▸ Extrait choisi:

++++

Conçu par les créateurs emblématiques de Diablo, Hellgate : London s’annonçait comme une révolution du hack’n’slash en trois dimensions. Porté par l’ambition de Flagship Studios, le projet visait à fusionner l’intensité du RPG et l’immersion du FPS. Dès sa présentation à l’E3 2005, l’attente était immense, portée par la promesse d’un gameplay novateur et d’un univers post-apocalyptique inédit.
À l’origine, les fondateurs de Flagship Studios, anciens piliers de Blizzard North, souhaitaient réinventer la formule du loot et de la génération procédurale. Leur vision : un Diablo modernisé, transposé dans un Londres ravagé par les démons. L’objectif affiché était de proposer des combats dynamiques, une personnalisation poussée et des quêtes scénarisées plus ambitieuses que celles de leurs précédents succès.

++++

▸ Travail demandé:
1) Quels genres de jeux vidéo le passage sur Hellgate : London nomme-t-il ? Relevez-les tous.
2) Poursuivez le passage sur Hellgate : London après sa dernière phrase.

++++

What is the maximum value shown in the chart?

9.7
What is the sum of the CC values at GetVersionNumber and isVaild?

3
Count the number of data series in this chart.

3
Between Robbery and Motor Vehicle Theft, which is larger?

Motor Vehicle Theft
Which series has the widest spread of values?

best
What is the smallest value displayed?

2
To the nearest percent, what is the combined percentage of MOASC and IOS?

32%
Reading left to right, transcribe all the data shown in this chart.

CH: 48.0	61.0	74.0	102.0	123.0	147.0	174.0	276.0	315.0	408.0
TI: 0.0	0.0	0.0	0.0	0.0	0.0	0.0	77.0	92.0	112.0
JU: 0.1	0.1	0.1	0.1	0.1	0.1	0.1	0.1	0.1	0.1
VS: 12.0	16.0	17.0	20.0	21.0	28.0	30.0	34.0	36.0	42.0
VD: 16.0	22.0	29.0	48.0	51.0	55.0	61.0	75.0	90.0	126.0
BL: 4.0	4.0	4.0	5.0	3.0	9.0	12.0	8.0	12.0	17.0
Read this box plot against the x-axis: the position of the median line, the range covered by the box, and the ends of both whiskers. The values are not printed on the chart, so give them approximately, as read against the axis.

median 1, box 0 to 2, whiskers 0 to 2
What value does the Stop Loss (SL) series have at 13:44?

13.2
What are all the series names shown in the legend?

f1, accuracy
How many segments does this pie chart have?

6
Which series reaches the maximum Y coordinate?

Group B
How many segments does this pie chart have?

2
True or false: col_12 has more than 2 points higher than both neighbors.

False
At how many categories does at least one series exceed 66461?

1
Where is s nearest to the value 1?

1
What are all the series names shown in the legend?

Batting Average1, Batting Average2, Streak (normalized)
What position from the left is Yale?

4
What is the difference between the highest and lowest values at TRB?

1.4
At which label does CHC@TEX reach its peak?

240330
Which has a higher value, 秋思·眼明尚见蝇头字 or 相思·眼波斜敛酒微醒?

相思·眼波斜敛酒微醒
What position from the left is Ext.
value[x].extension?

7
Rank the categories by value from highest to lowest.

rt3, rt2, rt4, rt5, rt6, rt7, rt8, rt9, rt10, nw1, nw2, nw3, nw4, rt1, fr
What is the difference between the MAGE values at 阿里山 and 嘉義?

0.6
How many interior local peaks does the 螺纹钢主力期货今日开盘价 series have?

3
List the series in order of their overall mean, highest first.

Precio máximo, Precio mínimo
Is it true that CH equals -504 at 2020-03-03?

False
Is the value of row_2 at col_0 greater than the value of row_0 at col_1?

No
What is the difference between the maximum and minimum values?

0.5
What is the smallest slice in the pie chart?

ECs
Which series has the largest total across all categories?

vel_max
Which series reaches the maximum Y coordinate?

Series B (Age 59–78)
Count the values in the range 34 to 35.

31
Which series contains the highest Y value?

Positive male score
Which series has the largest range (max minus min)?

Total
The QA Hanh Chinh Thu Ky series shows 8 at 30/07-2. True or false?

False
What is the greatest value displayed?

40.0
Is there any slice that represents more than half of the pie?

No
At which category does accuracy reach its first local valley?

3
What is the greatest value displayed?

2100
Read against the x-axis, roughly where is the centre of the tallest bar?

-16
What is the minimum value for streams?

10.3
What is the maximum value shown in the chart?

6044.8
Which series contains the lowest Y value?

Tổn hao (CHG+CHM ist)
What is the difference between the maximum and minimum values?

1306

++++

▸ Corrigé:
1) hack’n’slash, RPG, FPS

2)
Mais dès la sortie en novembre 2007, le rêve s’est effondré. Le moteur 3D, développé en interne, s’est révélé incapable de gérer correctement les environnements urbains et les effets visuels attendus. Les joueurs ont été confrontés à une direction artistique jugée décevante, des bugs récurrents, et une expérience de jeu fragmentée par des crashs fréquents. Même le cœur du plaisir hack’n’slash, le loot, s’est avéré défaillant, trahissant une exécution technique en décalage avec les ambitions initiales.
Hellgate London et l’échec du modèle économique hybride
Le choix d’un modèle économique mixte a achevé de fragiliser la confiance du public. Malgré un prix de lancement élevé, Flagship a introduit un système d’abonnement donnant accès à des zones et contenus exclusifs. Cette stratégie, inédite à l’époque, a été perçue comme une tentative maladroite de monétisation, bien avant l’essor des free-to-play et microtransactions. La réaction de la communauté fut immédiate : critiques acerbes, serveurs saturés, et une réputation ternie dès les premières semaines.
En quelques mois, l’échec commercial s’est confirmé. Flagship Studios, acculé par les dettes, a procédé à des licenciements massifs dès 2008. Le 31 janvier 2009, les serveurs de Hellgate : London ont définitivement fermé, scellant le destin d’un titre qui avait suscité tant d’espoirs.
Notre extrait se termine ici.